This article was produced by Kaiser Health News, an editorially independent program of the Kaiser Family Foundation.

National health spending will increase modestly over the next decade, propelled in part by the gradual rebound of the U.S. economy and the growing ranks of Americans who became insured under the health law, government actuaries have projected.

But those growth rates are not as high as what the country saw for the two decades before the Great Recession crippled the U.S. economy at the end of 2007, according to the report from the Centers for Medicare & Medicaid Services Office of the Actuary and published in the journal Health Affairs.

The actuaries estimate that health spending grew just 3.6 percent in 2013, the fifth year of historically low rates of spending growth. But it will accelerate to 5.6 percent in 2014. They also forecast that the average growth rate for 2015-2023 would be 6 percent. That is up just slightly from last year.

The findings also suggest that health care will outpace growth in the gross domestic product over the next decade. Health care's share of GDP, which has remained fairly stable since 2009, will rise from 17 percent in 2012 to more than 19 percent in 2023.

While some health care analysts and Obama administration officials have said the Affordable Care Act is reducing costs, CMS actuaries are no longer measuring the effects of the law on health care spending.

"We are no longer quantifying the impacts of the Affordable Care Act on national health spending," Andrea M. Sisko, the lead author on the study, told reporters at a briefing on the findings. "Now that the Affordable Care Act has been in place for well over four years, it is becoming increasingly difficult to accurately estimate … what the world would look like in the absence" of the law.

Sisko also said it is too soon to estimate the impact of the health law's delivery system changes on the nation's health care system.

Paul Ginsburg, a public policy professor at the Schaeffer Center for Health Policy and Economics at the University of Southern California, said the report illustrates that "the recession and the very slow recovery from the recession are important determinants of health spending trends …. There's a been a lot of debate over the past year or two about how much of the slowdown we've experienced has been from the business or the economic cycle and how much is due to real changes in health care. My sense is it’s both. This very steep recession and this very slow recovery from it, especially when you look at the very low growth in wages, is something that has definitely depressed health care spending. The implication of higher deductibles, of greater cost sharing, that’s important as well."

Better economic conditions, the aging of the baby boomer generation into Medicare and increased number of people with insurance are expected to result in greater demand for health care goods and services, increases in health coverage and faster rates of spending growth, in particular for private health insurance, the researchers said.

Those trends, the researchers said, will be countered by somewhat slower growth in Medicare payment rates mandated by the health law, cuts made to hospitals and doctors in the congressional budget-cutting efforts and the increasing use of higher deductibles in private insurance plans that have cut down on consumer health spending.

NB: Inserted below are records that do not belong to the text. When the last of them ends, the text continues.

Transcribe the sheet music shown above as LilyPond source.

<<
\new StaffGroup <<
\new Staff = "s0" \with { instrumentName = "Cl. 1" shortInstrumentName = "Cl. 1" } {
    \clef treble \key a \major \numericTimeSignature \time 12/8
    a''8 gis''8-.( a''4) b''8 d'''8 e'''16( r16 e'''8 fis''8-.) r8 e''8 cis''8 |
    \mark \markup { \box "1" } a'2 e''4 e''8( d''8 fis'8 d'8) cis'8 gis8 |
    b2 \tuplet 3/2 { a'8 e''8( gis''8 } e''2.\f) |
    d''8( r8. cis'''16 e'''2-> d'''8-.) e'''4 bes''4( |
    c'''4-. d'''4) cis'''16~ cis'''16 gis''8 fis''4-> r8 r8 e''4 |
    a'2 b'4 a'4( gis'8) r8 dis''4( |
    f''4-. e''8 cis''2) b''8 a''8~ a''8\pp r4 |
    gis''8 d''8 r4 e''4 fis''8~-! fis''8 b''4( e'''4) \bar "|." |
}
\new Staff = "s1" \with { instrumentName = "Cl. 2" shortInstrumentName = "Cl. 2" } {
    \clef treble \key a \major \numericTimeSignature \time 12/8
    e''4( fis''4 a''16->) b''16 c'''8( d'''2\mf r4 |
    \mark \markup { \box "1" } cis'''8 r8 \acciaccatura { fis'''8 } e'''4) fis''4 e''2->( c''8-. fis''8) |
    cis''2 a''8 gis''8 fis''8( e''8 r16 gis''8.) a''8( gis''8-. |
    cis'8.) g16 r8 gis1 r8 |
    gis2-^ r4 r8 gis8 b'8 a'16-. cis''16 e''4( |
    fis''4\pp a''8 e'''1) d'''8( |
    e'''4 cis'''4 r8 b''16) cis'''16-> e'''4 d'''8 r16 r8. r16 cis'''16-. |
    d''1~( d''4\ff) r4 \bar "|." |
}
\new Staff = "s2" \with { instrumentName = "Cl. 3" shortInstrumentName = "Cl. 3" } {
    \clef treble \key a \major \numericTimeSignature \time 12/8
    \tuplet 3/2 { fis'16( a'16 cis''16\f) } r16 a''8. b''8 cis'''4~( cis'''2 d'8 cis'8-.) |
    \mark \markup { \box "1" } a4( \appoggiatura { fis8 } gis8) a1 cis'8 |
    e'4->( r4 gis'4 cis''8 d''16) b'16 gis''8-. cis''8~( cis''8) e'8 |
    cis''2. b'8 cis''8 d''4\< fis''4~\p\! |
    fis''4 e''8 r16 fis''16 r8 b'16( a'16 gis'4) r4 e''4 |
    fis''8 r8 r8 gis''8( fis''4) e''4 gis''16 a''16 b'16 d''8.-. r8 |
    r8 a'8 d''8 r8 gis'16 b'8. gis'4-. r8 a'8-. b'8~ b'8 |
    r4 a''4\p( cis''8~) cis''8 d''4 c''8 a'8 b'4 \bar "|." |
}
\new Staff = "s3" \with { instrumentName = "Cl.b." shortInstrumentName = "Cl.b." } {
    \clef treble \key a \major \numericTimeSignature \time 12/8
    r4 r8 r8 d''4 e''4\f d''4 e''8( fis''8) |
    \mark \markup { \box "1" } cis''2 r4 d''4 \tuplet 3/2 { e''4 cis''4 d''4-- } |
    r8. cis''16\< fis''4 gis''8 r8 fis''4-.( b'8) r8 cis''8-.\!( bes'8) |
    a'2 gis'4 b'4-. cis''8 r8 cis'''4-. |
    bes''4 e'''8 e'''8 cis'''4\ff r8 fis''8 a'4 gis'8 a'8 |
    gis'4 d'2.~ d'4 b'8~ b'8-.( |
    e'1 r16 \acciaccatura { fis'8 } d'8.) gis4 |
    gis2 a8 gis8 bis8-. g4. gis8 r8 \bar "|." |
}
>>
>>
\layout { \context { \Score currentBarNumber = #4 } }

The number of uninsured people is projected to fall from about 45 million in 2012 to 23 million by 2023, according to CMS actuaries.

Other key takeaways from the CMS report include:

-- Medicare spending growth slowed from 4.8 percent in 2012 to 3.3 percent in 2013. That was caused by the automatic 2 percent payment cuts known as sequestration and other payment adjustments, especially reductions in federal payments to the private Medicare Advantage plans that offer an alternative to traditional Medicare. Late last month, the Congressional Budget Office estimated that lower costs for medical services and labor will help reduce both Medicare and Medicaid spending over the next decade.

Continued movement of baby boomers in to the program and more spending on older beneficiaries will cause Medicare expenditures to rise 7.9 percent in 2020, according to the CMS report.

-- Medicaid's growth rate is expected to rise from 3.3 percent in 2012 to 6.7 percent in 2013, reflecting the health law's Medicaid expansion – which is optional for states – and the effect of the law's temporary payment increase for primary care physicians, among other factors. The researchers forecast that Medicaid spending will spike nearly 13 percent in 2014 but the growth rate will fall back to 6.7 percent the following year.

-- In 2014, private health insurance premiums are projected to grow 6.8 percent, largely a result of higher per-enrollee spending and increased insurance coverage through the health law's online marketplaces, or exchanges, and individually purchased insurance. For 2016-23, average premium growth for private health insurance is projected to be 5.4 percent per year.

-- For 2016-2023, faster increases in disposable personal income and greater enrollment in private health insurance will contribute to the projected 6.1 spending growth per year for health care services, faster than the 4.7 percent average growth expected for 2013-15.  But those conditions are likely to change, researchers warned.

“Consistent with the historical relationship between health spending and economic cycles, these projected changes in the economy are expected to influence health expenditure growth with a lag,” resulting in a projected peak growth in health spending of 6.6 percent in 2020, CMS said.